Toutefois, un fond de vérité peut substister : Félix en cherchant une femme plus âgée, ce qui n'est pas commun pour les hommes de son temps, cherche peut-être la mère, mère qu'il a le sentiment de ne pas avoir eu. 

En dépit de son égocentrisme forcené, Félix n'est pas un mauvais bougre. S'il peut aimer, c'est qu'il y a une forme de résilience chez lui. Or, toute résilience est l'effet de choses positives que l'on a vécu dans sa vie. Il reste à savoir lesquelles : je ne sais pas si j'en trouverai la trace dans la longue lettre qu'il adresse à Natalie de Manerville. Je serais tenté évidemment d'ajouter qu'il n'est vraiment capable d'aimer qu'une seule personne : lui-même. Attendons de voir avant de pousser l'acte d'accusation...

Commentaires

  • c'est vrai que c'est plus intéressant que de parler politique :)
    Aimer ... vaste sujet ... les psychiatres te diront que bien souvent c'est l'idée de l'amour que les gens aiment. Et ce Félix là à mon avis ne sait pas aimer et ne s'aime pas non plus ... il est davantage en quête de reconnaissance que capable d'amour.

  • @Mirabelle
    C'est aussi mon avis. Ce qui m'étonne, toutefois, c'est le romantisme du personnage et son code de valeurs. Un enfant qui eût été vraiment maltraité n'aurait pas développé ces traits.

  • Je ne sais pas, il a pu vouloir inventer l'amour et le sublimer ...

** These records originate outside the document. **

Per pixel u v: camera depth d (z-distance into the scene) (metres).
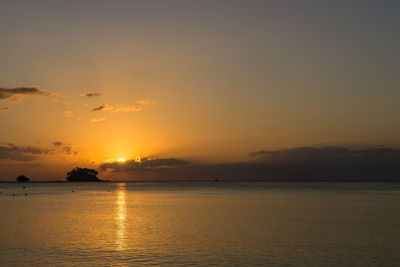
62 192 173.00
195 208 75.62
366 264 28.59
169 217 58.47
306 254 31.70
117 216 60.34
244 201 96.88
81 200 106.00
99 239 38.59
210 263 29.00
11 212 68.19
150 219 55.91
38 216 60.66
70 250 33.50
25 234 41.75
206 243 36.34
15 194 149.88
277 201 96.62
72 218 57.72
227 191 173.38
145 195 136.75
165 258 30.58
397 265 28.36
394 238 38.78
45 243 36.53
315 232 42.72
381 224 49.34
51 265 28.53
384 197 114.12
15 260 30.06
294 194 137.00
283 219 55.03
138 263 29.12
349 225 48.38
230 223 50.72
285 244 35.75
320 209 71.88
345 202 91.88
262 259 30.06
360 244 35.62
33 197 124.62
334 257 30.64
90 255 31.66
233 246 34.94
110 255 31.61
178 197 119.75
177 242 36.91
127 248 34.22
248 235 40.75
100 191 186.75
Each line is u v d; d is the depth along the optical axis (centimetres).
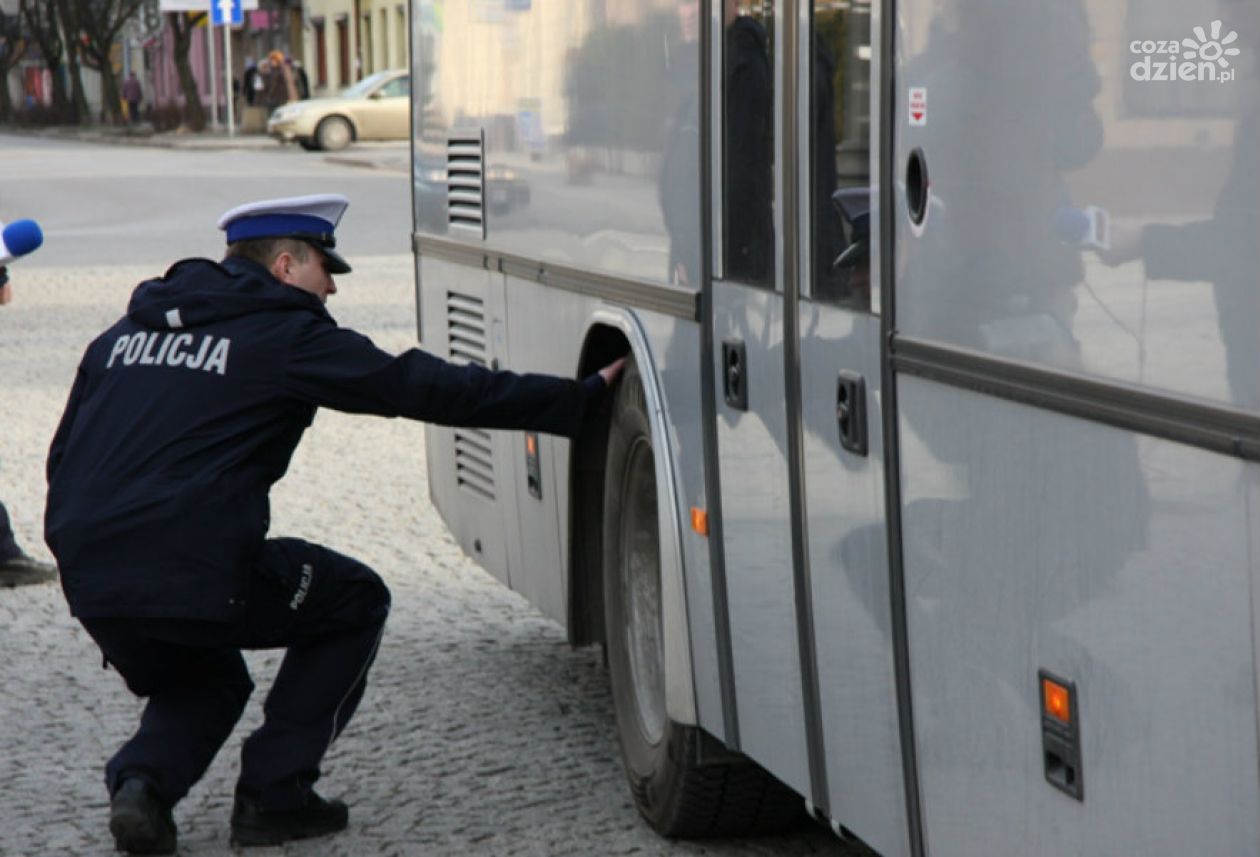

  • c'est que je ne me souviens plus du tout du bouquin, il faudrait que je le relise !

  • @L'hérétique,
    Voilà une esquisse psychologique finement poussée ... que n'aurait peut être pas démenti l'auteur du Lys dans la Vallée. Peut être a t'il manqué à Fabrice davantage de temps pour corriger ce qu'il donnait à paraître de lui même. L'enseignement que vous donnez de Fabrice est presque à la lisière entre le roman et la réalité de la vie. La distance heureuse que l'on exerce sur soi-même est certainement un facteur d'ouverture sur autrui dans l'histoire d'une relation amoureuse, à condition d'accepter fondamentalement que l'on est pas le seul maître à bord. Privés de ces prémisses essentielles, aimer et savoir partager avec sa partenaire demeurent un apprentissage difficile. Heureusement que l'expérience de la vie permet parfois de corriger ces trajectoires assez désastreuses, qui à la base trahissent des défauts de jeunesse perpétrés par une certaine éducation.
    Écrit par : Jourdan | lundi, 14 février 2011

  • Bonjour Jourdan
    J'en suis au passage ou Mme de Mortsauf raconte à son tour son enfance à Félix. Je la crois plus crédible. Je vais en parler dans un prochain billet.

  • Bonsoir l' hérétique, sujet de dissertation du Bac de francais:
    "Un philosophe a déclaré qu'il avait beaucoup plus appris sur l' économie et la politique dans les romans de Balzac qu'en lisant les économistes et les historiens. Dans quelle mesure la lecture des romans permet-elle de connaitre une période historique et une société?"